DATA TO EXAMINE section start
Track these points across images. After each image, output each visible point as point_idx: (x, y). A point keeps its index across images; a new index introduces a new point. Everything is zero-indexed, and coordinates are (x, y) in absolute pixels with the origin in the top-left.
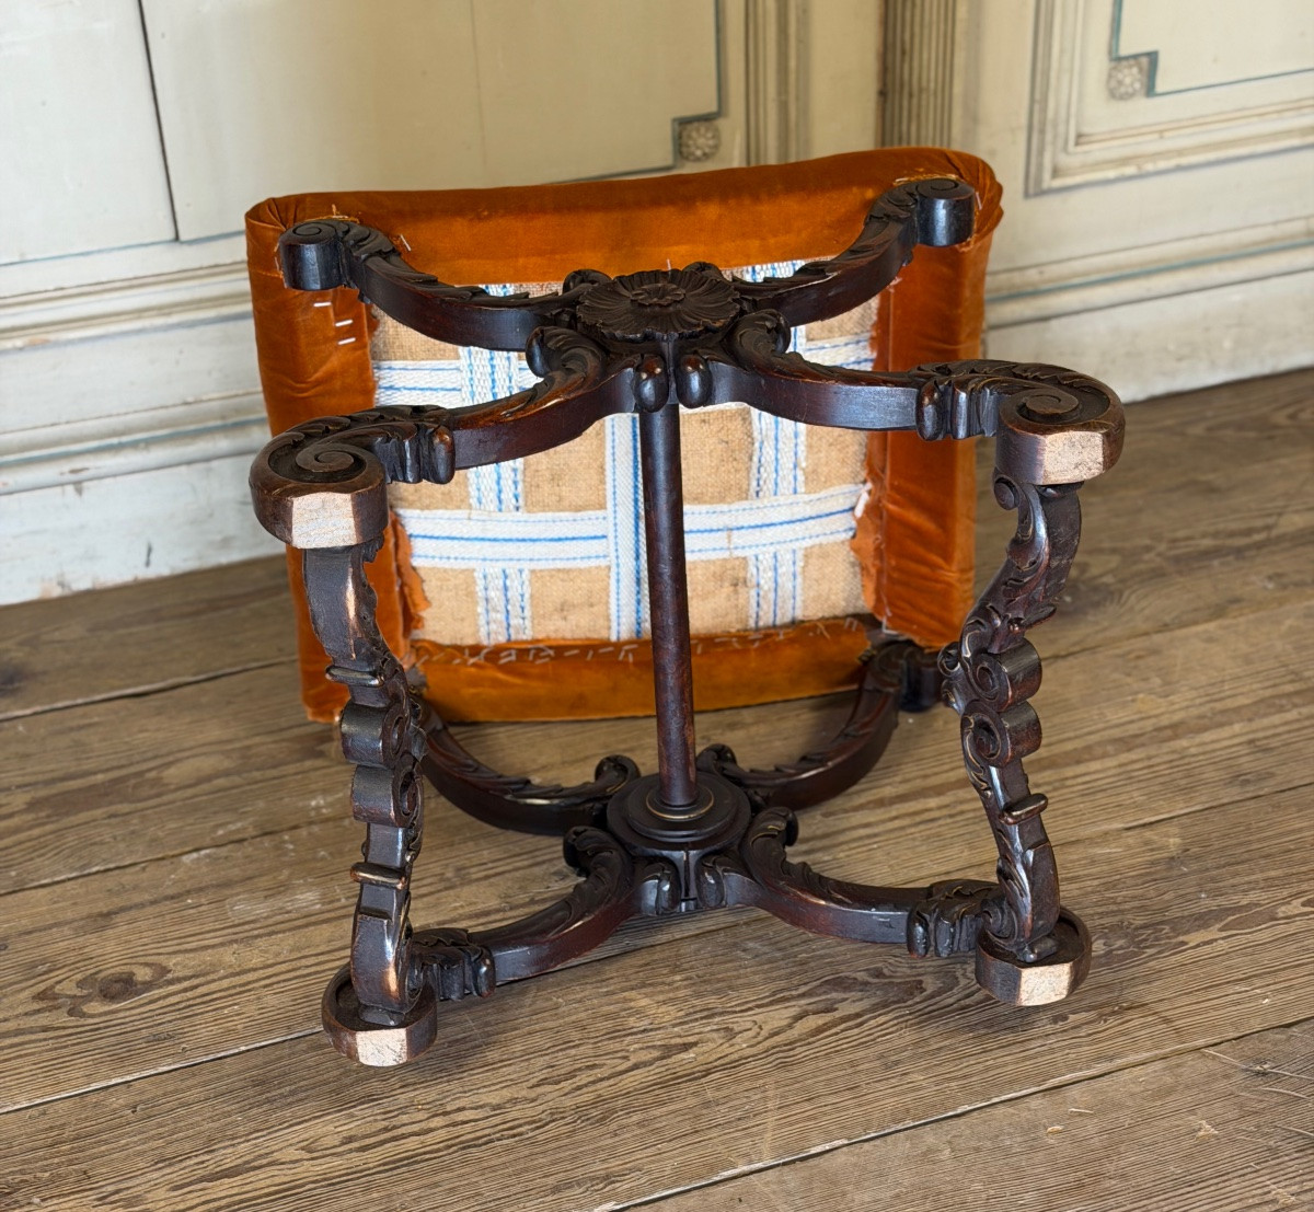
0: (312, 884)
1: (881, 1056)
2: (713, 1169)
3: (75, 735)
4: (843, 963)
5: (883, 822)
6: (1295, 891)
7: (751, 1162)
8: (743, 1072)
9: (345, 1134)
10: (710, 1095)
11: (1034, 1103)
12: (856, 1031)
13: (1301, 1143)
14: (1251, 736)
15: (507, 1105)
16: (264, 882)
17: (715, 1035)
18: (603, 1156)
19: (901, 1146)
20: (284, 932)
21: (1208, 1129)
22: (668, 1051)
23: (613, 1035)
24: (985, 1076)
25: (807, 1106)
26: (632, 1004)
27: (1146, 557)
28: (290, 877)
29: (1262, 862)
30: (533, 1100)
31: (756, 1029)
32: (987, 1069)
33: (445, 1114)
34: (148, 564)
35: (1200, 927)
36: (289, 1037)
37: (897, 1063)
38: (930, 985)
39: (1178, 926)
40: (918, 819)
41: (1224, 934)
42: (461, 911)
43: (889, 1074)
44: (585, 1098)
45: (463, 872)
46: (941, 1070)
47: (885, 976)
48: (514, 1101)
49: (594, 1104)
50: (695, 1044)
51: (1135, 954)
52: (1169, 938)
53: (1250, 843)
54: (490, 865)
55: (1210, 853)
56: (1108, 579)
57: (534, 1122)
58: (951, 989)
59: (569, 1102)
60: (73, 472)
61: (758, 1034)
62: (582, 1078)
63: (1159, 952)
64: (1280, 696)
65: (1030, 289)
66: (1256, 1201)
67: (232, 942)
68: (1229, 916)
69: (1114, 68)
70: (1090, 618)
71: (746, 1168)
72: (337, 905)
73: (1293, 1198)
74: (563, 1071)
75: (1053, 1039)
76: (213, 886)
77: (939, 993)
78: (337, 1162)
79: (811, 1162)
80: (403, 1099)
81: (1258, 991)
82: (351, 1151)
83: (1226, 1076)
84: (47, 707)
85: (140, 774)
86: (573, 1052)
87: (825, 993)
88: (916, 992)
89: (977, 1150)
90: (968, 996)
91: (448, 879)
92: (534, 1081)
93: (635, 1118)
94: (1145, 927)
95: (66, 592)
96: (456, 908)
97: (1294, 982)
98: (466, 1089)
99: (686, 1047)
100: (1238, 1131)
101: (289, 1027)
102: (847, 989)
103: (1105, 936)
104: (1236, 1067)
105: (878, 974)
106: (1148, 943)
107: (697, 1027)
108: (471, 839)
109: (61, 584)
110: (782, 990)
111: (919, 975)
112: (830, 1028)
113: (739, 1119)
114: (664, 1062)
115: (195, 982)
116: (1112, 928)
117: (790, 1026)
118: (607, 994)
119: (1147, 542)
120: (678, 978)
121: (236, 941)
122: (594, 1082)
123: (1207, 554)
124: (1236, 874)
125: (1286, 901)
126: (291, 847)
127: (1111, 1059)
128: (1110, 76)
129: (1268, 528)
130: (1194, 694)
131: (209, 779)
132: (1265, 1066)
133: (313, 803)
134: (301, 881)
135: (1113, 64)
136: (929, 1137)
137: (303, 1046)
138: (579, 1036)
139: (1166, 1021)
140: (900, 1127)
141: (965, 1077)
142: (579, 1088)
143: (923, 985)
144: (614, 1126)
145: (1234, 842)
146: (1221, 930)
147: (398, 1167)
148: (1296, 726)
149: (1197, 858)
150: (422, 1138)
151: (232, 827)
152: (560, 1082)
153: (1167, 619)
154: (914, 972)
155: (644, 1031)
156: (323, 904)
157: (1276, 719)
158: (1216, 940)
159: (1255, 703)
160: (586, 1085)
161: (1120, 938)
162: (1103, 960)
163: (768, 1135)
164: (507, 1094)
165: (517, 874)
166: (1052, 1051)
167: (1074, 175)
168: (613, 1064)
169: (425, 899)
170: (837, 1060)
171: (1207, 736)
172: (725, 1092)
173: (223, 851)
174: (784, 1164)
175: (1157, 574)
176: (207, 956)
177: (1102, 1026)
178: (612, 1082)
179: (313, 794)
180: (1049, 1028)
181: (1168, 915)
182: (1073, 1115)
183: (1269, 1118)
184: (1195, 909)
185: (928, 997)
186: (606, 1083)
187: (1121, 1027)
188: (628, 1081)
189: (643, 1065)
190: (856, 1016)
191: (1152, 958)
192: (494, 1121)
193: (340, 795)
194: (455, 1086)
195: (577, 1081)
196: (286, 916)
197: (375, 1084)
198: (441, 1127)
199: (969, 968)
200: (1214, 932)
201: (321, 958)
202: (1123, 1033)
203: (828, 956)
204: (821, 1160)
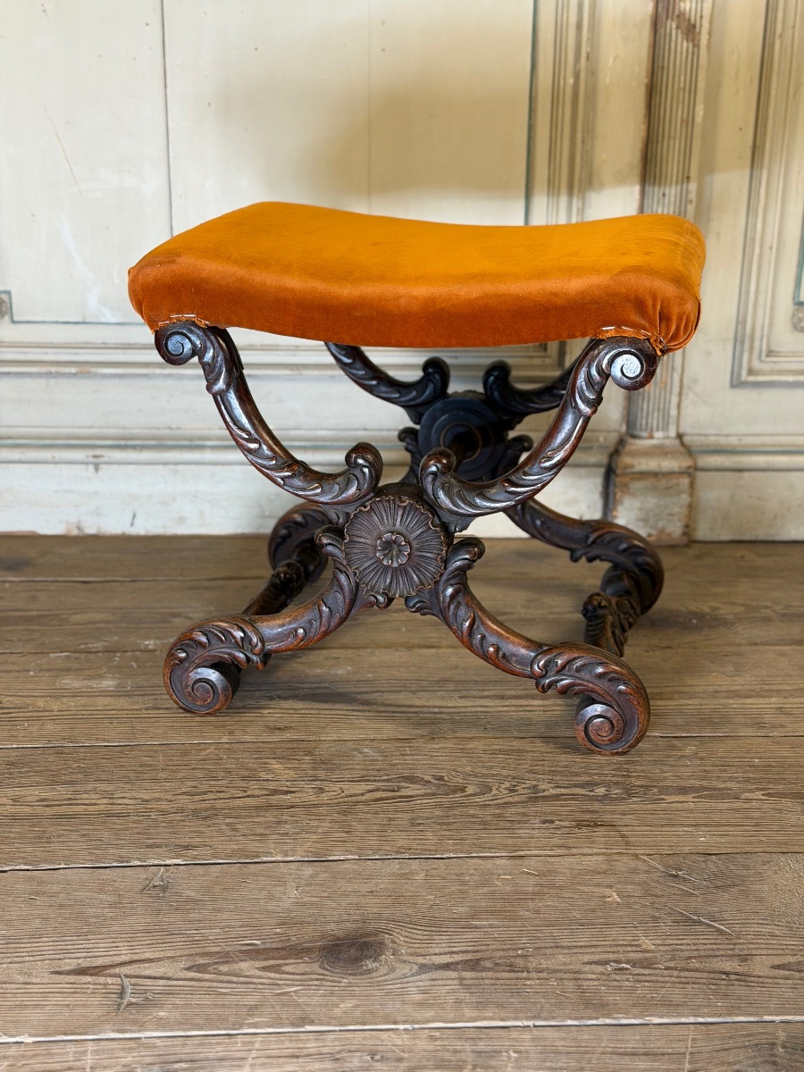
0: (116, 678)
1: (412, 819)
2: (257, 856)
3: (35, 593)
4: (420, 769)
5: (497, 706)
6: (762, 787)
7: (286, 855)
9: (43, 797)
10: (284, 818)
11: (500, 861)
12: (404, 804)
13: (680, 918)
14: (780, 706)
15: (153, 801)
16: (89, 673)
17: (310, 790)
19: (394, 867)
20: (82, 697)
21: (615, 898)
22: (275, 792)
23: (244, 778)
24: (475, 841)
25: (344, 835)
26: (268, 766)
27: (763, 611)
28: (106, 673)
29: (748, 768)
30: (171, 801)
31: (340, 792)
32: (479, 839)
33: (111, 798)
34: (132, 525)
35: (680, 794)
36: (48, 746)
37: (420, 824)
38: (470, 790)
39: (663, 790)
40: (521, 709)
41: (695, 800)
43: (412, 828)
44: (204, 806)
46: (448, 833)
47: (444, 781)
48: (159, 799)
49: (207, 809)
50: (294, 792)
51: (624, 799)
52: (654, 795)
53: (746, 757)
55: (713, 758)
56: (729, 617)
57: (163, 812)
58: (484, 794)
59: (192, 806)
60: (95, 456)
61: (339, 794)
62: (211, 796)
63: (642, 801)
65: (730, 449)
66: (625, 943)
67: (47, 696)
68: (705, 791)
69: (797, 310)
70: (704, 632)
71: (280, 859)
72: (125, 689)
73: (654, 947)
74: (200, 790)
75: (536, 831)
76: (58, 669)
77: (476, 794)
78: (27, 809)
79: (326, 863)
80: (92, 786)
81: (701, 833)
82: (40, 805)
83: (646, 872)
84: (29, 579)
85: (58, 615)
86: (214, 782)
87: (399, 782)
88: (458, 792)
90: (493, 800)
92: (179, 792)
93: (228, 821)
94: (641, 786)
95: (81, 534)
97: (731, 833)
98: (134, 788)
99: (287, 792)
100: (637, 903)
102: (412, 783)
103: (609, 786)
104: (657, 869)
105: (441, 778)
106: (637, 795)
107: (301, 784)
109: (79, 528)
110: (370, 776)
111: (467, 784)
112: (387, 800)
113: (295, 833)
114: (268, 797)
115: (12, 710)
116: (616, 783)
117: (362, 794)
118: (256, 758)
119: (769, 604)
120: (307, 758)
121: (50, 696)
122: (215, 799)
124: (725, 771)
125: (753, 791)
126: (117, 659)
127: (570, 848)
128: (794, 315)
130: (754, 678)
131: (96, 622)
132: (679, 873)
133: (147, 642)
134: (111, 675)
135: (796, 307)
136: (415, 865)
137: (51, 751)
138: (223, 775)
139: (623, 836)
140: (398, 856)
141: (461, 839)
142: (204, 800)
143: (466, 789)
144: (211, 822)
145: (735, 755)
146: (694, 797)
147: (61, 818)
149: (702, 759)
150: (87, 807)
151: (90, 645)
152: (194, 795)
153: (758, 641)
154: (464, 782)
155: (266, 780)
156: (116, 688)
158: (687, 802)
160: (209, 800)
161: (619, 789)
162: (600, 798)
163: (307, 845)
164: (157, 795)
166: (532, 837)
167: (764, 375)
168: (234, 792)
170: (381, 815)
171: (748, 701)
172: (296, 819)
173: (78, 655)
175: (767, 620)
176: (28, 701)
177: (576, 830)
178: (227, 801)
179: (149, 638)
180: (537, 825)
181: (661, 784)
182: (524, 872)
183: (664, 900)
184: (683, 783)
185: (464, 796)
186: (223, 801)
187: (589, 834)
188: (238, 802)
189: (254, 796)
190: (410, 797)
191: (634, 803)
192: (138, 807)
193: (166, 641)
194: (128, 786)
195: (205, 797)
196: (90, 690)
197: (80, 776)
198: (103, 804)
199: (503, 786)
200: (689, 798)
201: (96, 712)
202: (588, 837)
203: (412, 764)
204: (334, 863)
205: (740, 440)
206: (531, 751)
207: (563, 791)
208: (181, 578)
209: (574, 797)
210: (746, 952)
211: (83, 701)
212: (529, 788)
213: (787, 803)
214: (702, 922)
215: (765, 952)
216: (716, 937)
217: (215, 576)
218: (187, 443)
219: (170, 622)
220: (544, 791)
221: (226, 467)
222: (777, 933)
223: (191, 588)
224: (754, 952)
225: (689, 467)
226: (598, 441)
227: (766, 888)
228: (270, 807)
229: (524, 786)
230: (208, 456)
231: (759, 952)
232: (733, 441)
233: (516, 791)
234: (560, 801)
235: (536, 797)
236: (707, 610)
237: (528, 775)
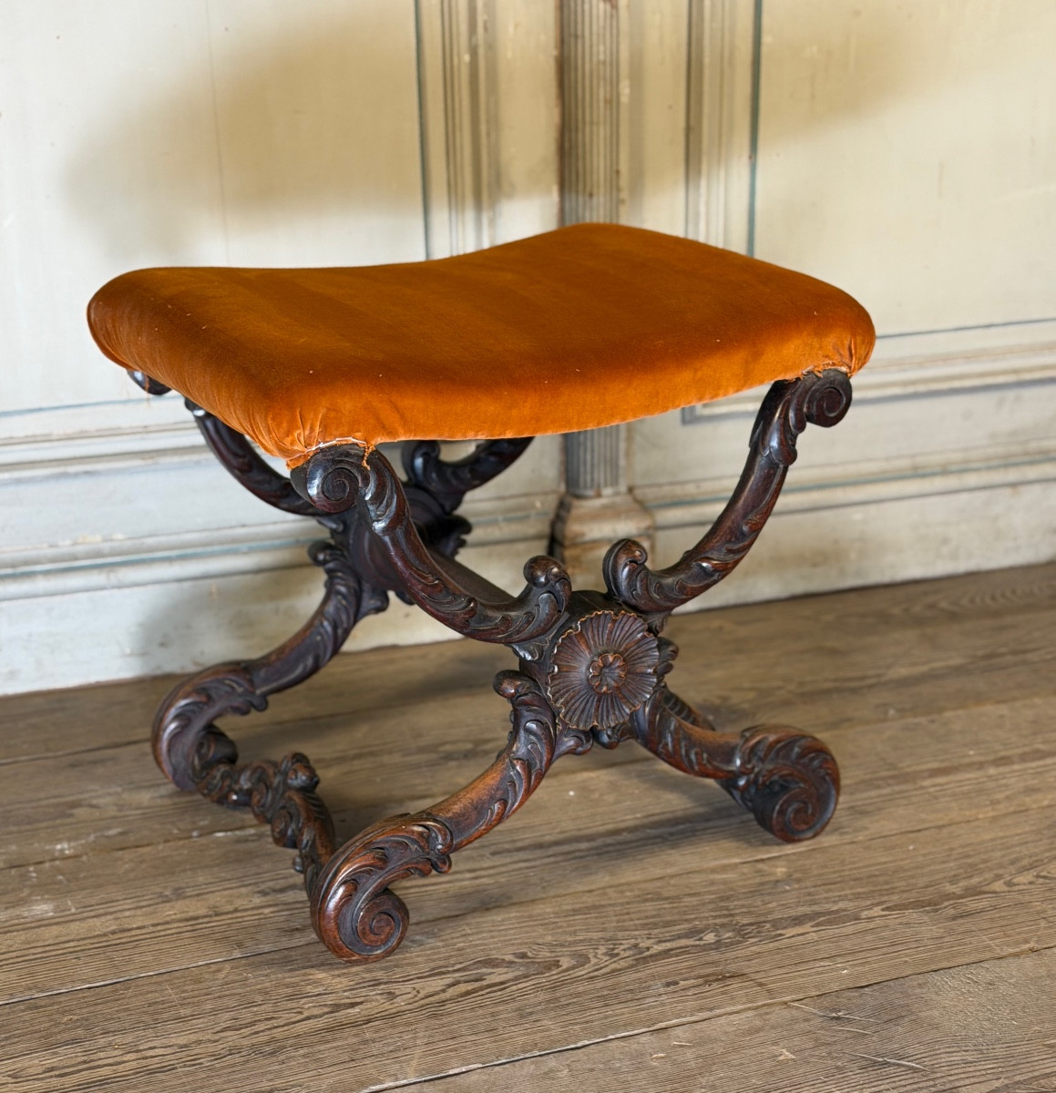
0: (48, 899)
1: (519, 1009)
2: (363, 1085)
4: (495, 949)
5: (539, 858)
6: (876, 901)
7: (397, 1080)
8: (398, 1020)
9: (47, 1066)
10: (368, 1036)
11: (643, 1039)
12: (499, 993)
13: (864, 1063)
14: (852, 804)
15: (193, 1045)
16: (7, 897)
17: (378, 997)
18: (270, 1077)
19: (529, 1068)
20: (18, 931)
21: (787, 1055)
22: (337, 1008)
23: (290, 998)
24: (604, 1021)
25: (450, 1042)
26: (311, 977)
27: (777, 693)
28: (29, 895)
29: (852, 883)
30: (215, 1041)
31: (414, 993)
32: (606, 1017)
33: (137, 1051)
35: (796, 925)
36: (11, 1001)
37: (531, 1013)
38: (566, 962)
39: (778, 924)
41: (815, 929)
42: (173, 917)
43: (523, 1021)
44: (261, 1039)
45: (180, 891)
46: (568, 1018)
47: (529, 958)
48: (199, 1042)
49: (268, 1043)
50: (361, 1003)
51: (741, 942)
52: (769, 931)
53: (844, 871)
54: (204, 887)
55: (810, 877)
56: (746, 706)
57: (215, 1055)
58: (583, 965)
59: (246, 1042)
61: (416, 996)
62: (261, 1027)
63: (760, 941)
64: (877, 779)
65: (688, 499)
68: (820, 917)
71: (392, 1084)
72: (68, 913)
74: (246, 1022)
75: (665, 997)
77: (573, 968)
78: (38, 1084)
79: (449, 1079)
80: (102, 1041)
81: (839, 965)
82: (51, 1077)
83: (806, 1020)
86: (255, 1009)
87: (478, 969)
88: (553, 968)
89: (592, 1070)
90: (597, 970)
91: (166, 896)
92: (219, 1029)
93: (302, 1052)
94: (751, 924)
96: (170, 915)
97: (870, 959)
98: (159, 1034)
99: (353, 1005)
100: (812, 1056)
101: (11, 994)
102: (494, 966)
103: (716, 931)
104: (815, 1014)
105: (524, 956)
106: (752, 935)
107: (364, 992)
108: (191, 869)
110: (441, 967)
111: (557, 956)
112: (477, 992)
113: (391, 1051)
114: (333, 1015)
116: (723, 925)
117: (444, 991)
118: (291, 970)
119: (780, 683)
122: (270, 1029)
123: (828, 692)
124: (830, 890)
125: (869, 908)
126: (34, 875)
127: (711, 1010)
129: (879, 676)
132: (840, 1014)
133: (59, 847)
134: (39, 898)
136: (552, 1062)
137: (23, 1007)
138: (262, 999)
139: (761, 985)
140: (528, 1055)
141: (587, 1022)
142: (257, 1033)
143: (560, 963)
144: (283, 1057)
145: (831, 870)
146: (812, 926)
147: (91, 1087)
148: (888, 798)
149: (798, 881)
150: (115, 1067)
152: (241, 1029)
154: (553, 955)
155: (318, 995)
156: (55, 912)
157: (873, 793)
158: (808, 933)
159: (856, 784)
160: (263, 1031)
161: (729, 931)
162: (713, 946)
163: (414, 1063)
164: (193, 1037)
165: (227, 892)
166: (663, 1005)
168: (286, 1017)
169: (144, 909)
170: (481, 1012)
172: (382, 1034)
174: (425, 1081)
175: (785, 704)
177: (707, 988)
178: (286, 1028)
179: (60, 841)
180: (662, 990)
181: (770, 917)
182: (675, 1046)
183: (839, 1047)
184: (793, 913)
185: (563, 971)
186: (280, 1030)
187: (722, 989)
188: (300, 1028)
189: (316, 1017)
190: (502, 983)
191: (753, 944)
192: (179, 1055)
193: (83, 841)
194: (150, 1032)
195: (256, 1028)
196: (22, 920)
197: (80, 1032)
198: (131, 1059)
199: (600, 952)
200: (807, 927)
201: (47, 948)
202: (723, 993)
203: (482, 945)
204: (458, 1078)
205: (698, 487)
206: (610, 905)
207: (668, 945)
208: (50, 754)
209: (684, 950)
210: (948, 1086)
211: (22, 936)
212: (629, 949)
213: (911, 915)
214: (889, 1063)
215: (967, 1082)
216: (910, 1076)
217: (95, 745)
218: (9, 571)
219: (71, 815)
220: (648, 949)
221: (67, 597)
222: (970, 1059)
223: (73, 766)
224: (957, 1084)
225: (648, 528)
226: (533, 507)
227: (936, 1013)
228: (342, 1026)
229: (622, 947)
230: (41, 584)
231: (962, 1083)
232: (691, 489)
233: (617, 955)
234: (671, 957)
235: (642, 959)
236: (717, 702)
237: (620, 934)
DATA TO EXAMINE section end
**WHAT THE EXERCISE ASKS:** Going back to the entries above, set down exactly the lines that begin at the one with "99: (686, 1047)" and end at the one with "165: (517, 874)", both included, and nothing else.

**ANSWER SECTION:**
99: (686, 1047)
100: (1238, 1131)
101: (289, 1027)
102: (847, 989)
103: (1105, 936)
104: (1236, 1067)
105: (878, 974)
106: (1148, 943)
107: (697, 1027)
108: (471, 839)
109: (61, 584)
110: (782, 990)
111: (919, 975)
112: (830, 1028)
113: (739, 1119)
114: (664, 1062)
115: (195, 982)
116: (1112, 928)
117: (790, 1026)
118: (607, 994)
119: (1147, 542)
120: (678, 978)
121: (236, 941)
122: (594, 1082)
123: (1207, 554)
124: (1236, 874)
125: (1286, 901)
126: (291, 847)
127: (1111, 1059)
128: (1110, 76)
129: (1268, 528)
130: (1194, 694)
131: (209, 779)
132: (1265, 1066)
133: (313, 803)
134: (301, 881)
135: (1113, 64)
136: (929, 1137)
137: (303, 1046)
138: (579, 1036)
139: (1166, 1021)
140: (900, 1127)
141: (965, 1077)
142: (579, 1088)
143: (923, 985)
144: (614, 1126)
145: (1234, 842)
146: (1221, 930)
147: (398, 1167)
148: (1296, 726)
149: (1197, 858)
150: (422, 1138)
151: (232, 827)
152: (560, 1082)
153: (1167, 619)
154: (914, 972)
155: (644, 1031)
156: (323, 904)
157: (1276, 719)
158: (1216, 940)
159: (1255, 703)
160: (586, 1085)
161: (1120, 938)
162: (1103, 960)
163: (768, 1135)
164: (507, 1094)
165: (517, 874)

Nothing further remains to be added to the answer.